1. energy U Q ≥ energy U P + δ² (the graphon that triggered the refinement gains energy)
2. energy V Q ≥ energy V P for any other graphon V (energy is monotone under refinement)

This is the key lemma for simultaneous regularity: we can refine for one graphon while ensuring the other's energy does not decrease.

noncomputable def Graphon.regularityBound (ε : ℝ) : ℕ

The regularity function: given ε, returns an upper bound on the number of parts needed in a partition to achieve ε-approximation.

The bound is exponential in 1/ε², following the Frieze-Kannan approach which gives single-exponential bounds (better than the tower-type bounds from Szemerédi's proof).

Uses base 4 because each FK step doubles in both row and column dimensions.

Equations

• Graphon.regularityBound ε = if ε ≤ 0 then 0 else 4 ^ (⌈1 / ε ^ 2⌉₊ + 1)

theorem Graphon.regularity {α : Type u_1} [MeasurableSpace α] {μ : MeasureTheory.Measure α} [MeasureTheory.IsProbabilityMeasure μ] (W : Graphon α μ) (ε : ℝ) (hε : ε > 0) : ∃ (P : MeasurablePartition α μ), P.parts.card ≤ regularityBound ε ∧ W.cutNormDiff (stepify P W) ≤ ε

The Frieze-Kannan weak regularity lemma.

For any ε > 0 and any graphon W, there exists a measurable partition P with bounded number of parts such that the step graphon approximation of W on P has small cut norm difference from W.

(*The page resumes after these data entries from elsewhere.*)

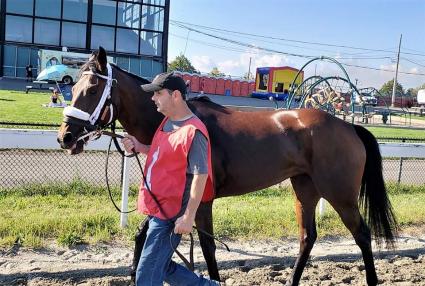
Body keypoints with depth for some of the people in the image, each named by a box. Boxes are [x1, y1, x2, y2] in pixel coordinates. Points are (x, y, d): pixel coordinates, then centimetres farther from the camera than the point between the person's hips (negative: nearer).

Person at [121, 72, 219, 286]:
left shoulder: (193, 131, -20)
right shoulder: (168, 121, 8)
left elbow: (200, 175, -21)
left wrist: (188, 216, -22)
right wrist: (138, 147, 5)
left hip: (170, 214, -9)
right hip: (156, 207, 9)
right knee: (163, 268, 21)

Proof (Frieze-Kannan [1999]):

1. Start with trivial partition P₀ = {α}
2. While cutNormDiff W (stepify P W) > ε:
   • Apply energy_increment_quantitative to get P_{i+1}
   • Energy increases by ≥ ε²
3. Since energy ≤ 1, at most ⌈1/ε²⌉ iterations
4. Each iteration at most quadruples parts (double split): final count ≤ 4^(iterations+1)

Equitable partitions

def Graphon.IsEquitable {α : Type u_1} [MeasurableSpace α] {μ : MeasureTheory.Measure α} (P : MeasurablePartition α μ) (ε : ℝ) : Prop

A partition is ε-equitable if all parts have measure within ε of 1/k, where k is the number of parts.

Equations

• Graphon.IsEquitable P ε = ∀ S ∈ P.parts, |(μ S).toReal - 1 / ↑P.parts.card| ≤ ε

theorem Graphon.exists_measurable_subset_of_measure {α : Type u_1} [MeasurableSpace α] {μ : MeasureTheory.Measure α} [MeasureTheory.IsProbabilityMeasure μ] [StandardBorelSpace α] [MeasureTheory.NoAtoms μ] {S : Set α} (hS : MeasurableSet S) {r : ENNReal} (hr : r ≤ μ S) : ∃ (T : Set α), MeasurableSet T ∧ T ⊆ S ∧ μ T = r

IVT for atomless measures: any measurable set can be split at any prescribed measure. This is a standard result (Sierpinski's theorem). Given [StandardBorelSpace α], we use a countable separating sequence to greedily construct the desired subset.

theorem Graphon.exists_equitable_refinement {α : Type u_1} [MeasurableSpace α] {μ : MeasureTheory.Measure α} [MeasureTheory.IsProbabilityMeasure μ] [StandardBorelSpace α] [MeasureTheory.NoAtoms μ] (P : MeasurablePartition α μ) (ε : ℝ) (hε : ε > 0) : ∃ (Q : MeasurablePartition α μ), Refines Q P ∧ IsEquitable Q ε ∧ Q.parts.card ≤ P.parts.card * ⌈1 / ε⌉₊

Any partition can be refined to an equitable one with controlled part count.

Proof idea: Each part S of P is split into m = ⌈1/ε⌉₊ equal-measure pieces using the intermediate value theorem for atomless measures. The resulting partition has at most n * m parts (where n = P.parts.card) and each part has measure within ε of the average 1/(n*m).

The intermediate value theorem for atomless measures (Sierpinski's theorem) is proved above as exists_measurable_subset_of_measure.

The [NoAtoms μ] hypothesis ensures the measure has no atoms, which is necessary for the existence of subsets with prescribed measure.